Don't underestimate Black Mambas
In South Africa, the 26-member Black Mambas - the world's first all-female anti-poaching unit - is keeping the vulnerable rhinoceros population alive at Kruger National Park. While a nearby reserve has already seen 23 rhinos killed, Kruger Park has only seen three killings so far this year. One reason for their success, said one of them, Sophiwe, "[Men] underestimate us. [They say,] 'These are women, they cannot do anything.'"
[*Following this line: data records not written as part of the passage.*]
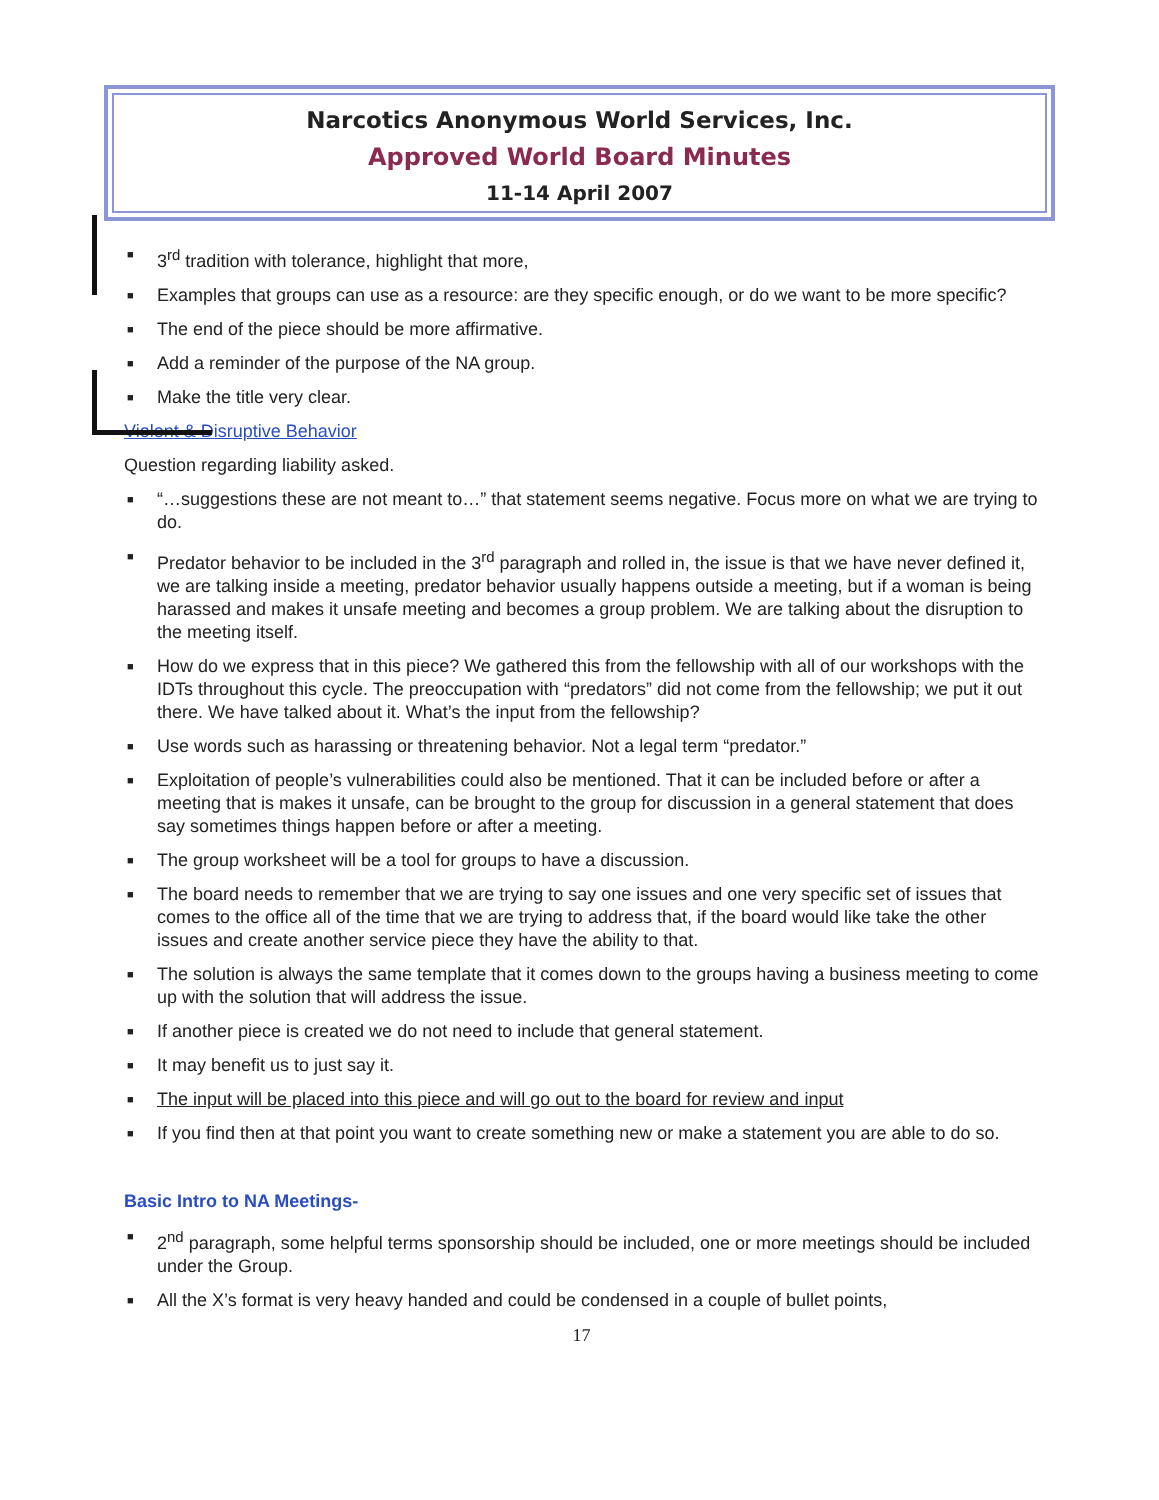Narcotics Anonymous World Services, Inc.
Approved World Board Minutes
11-14 April 2007
■ 3<sup>rd</sup> tradition with tolerance, highlight that more,
■ Examples that groups can use as a resource: are they specific enough, or do we want to be more specific?
■ The end of the piece should be more affirmative.
■ Add a reminder of the purpose of the NA group.
■ Make the title very clear.
Violent & Disruptive Behavior
Question regarding liability asked.
■ “…suggestions these are not meant to…” that statement seems negative. Focus more on what we are trying to do.
■ Predator behavior to be included in the 3<sup>rd</sup> paragraph and rolled in, the issue is that we have never defined it, we are talking inside a meeting, predator behavior usually happens outside a meeting, but if a woman is being harassed and makes it unsafe meeting and becomes a group problem. We are talking about the disruption to the meeting itself.
■ How do we express that in this piece? We gathered this from the fellowship with all of our workshops with the IDTs throughout this cycle. The preoccupation with “predators” did not come from the fellowship; we put it out there. We have talked about it. What’s the input from the fellowship?
■ Use words such as harassing or threatening behavior. Not a legal term “predator.”
■ Exploitation of people’s vulnerabilities could also be mentioned. That it can be included before or after a meeting that is makes it unsafe, can be brought to the group for discussion in a general statement that does say sometimes things happen before or after a meeting.
■ The group worksheet will be a tool for groups to have a discussion.
■ The board needs to remember that we are trying to say one issues and one very specific set of issues that comes to the office all of the time that we are trying to address that, if the board would like take the other issues and create another service piece they have the ability to that.
■ The solution is always the same template that it comes down to the groups having a business meeting to come up with the solution that will address the issue.
■ If another piece is created we do not need to include that general statement.
■ It may benefit us to just say it.
■ The input will be placed into this piece and will go out to the board for review and input
■ If you find then at that point you want to create something new or make a statement you are able to do so.
Basic Intro to NA Meetings-
■ 2<sup>nd</sup> paragraph, some helpful terms sponsorship should be included, one or more meetings should be included under the Group.
■ All the X’s format is very heavy handed and could be condensed in a couple of bullet points,
17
Sophiwe is protecting the wildlife for her future generations. "I don't want my kids to hear there was a rhino. I want them to experience it, to feel the nature, the love of nature."
Source: Face 2 Face Africa

U.S. gender inequality appalls human rights team
The United Nations sent human rights experts to the U.S. in December specifically to assess how women are treated - and they reported "deeply disturbing" patterns and "missing rights" for women. The gender pay gap, maternity leave policy, lack of affordable child care, treatment of female migrants and prisoners, unbalanced campaign fundraising for women candidates, lack of federal gun laws to protect women from domestic violence, and terroristic methods around reproductive rights puts the U.S. below international human rights standards. The U.S. ranks 72nd in the percentage of female lawmakers - behind Rwanda, Mexico, Uganda, Pakistan and most developed nations.
Source: Huffington Post

Grading for attractiveness
According to economic researchers in Denver, women rated as less attractive get lower grades not due to intelligence, but professor bias. The researchers used a sample of more than 5,000 student photos that were rated for attractiveness, and compared them with more than 100,000 grades, with control factors such as ACT scores to control for ability. Physical appearance affected the grades of women, not men. Both men and women professors tended to give less attractive females lower grades. The disparity did not exist for students taking online classes.
Source: Salon

Stop saying 'sorry': There's an app for that
The Chrome app store now features a Just Not Sorry extension, which highlights self-demeaning phrases and words as if they are spelling errors. Quotes from women explain the offending terms: "'Just' shrinks your power." "Using sorry makes you appear unfit for leadership." The CEO of Cyrus Innovation, which specializes in women-led companies, got the idea after seeing many women leaders discredit their own opinions instead of being direct.
"When someone uses one of these qualifiers, it minimizes others confidence in their ideas, " she said.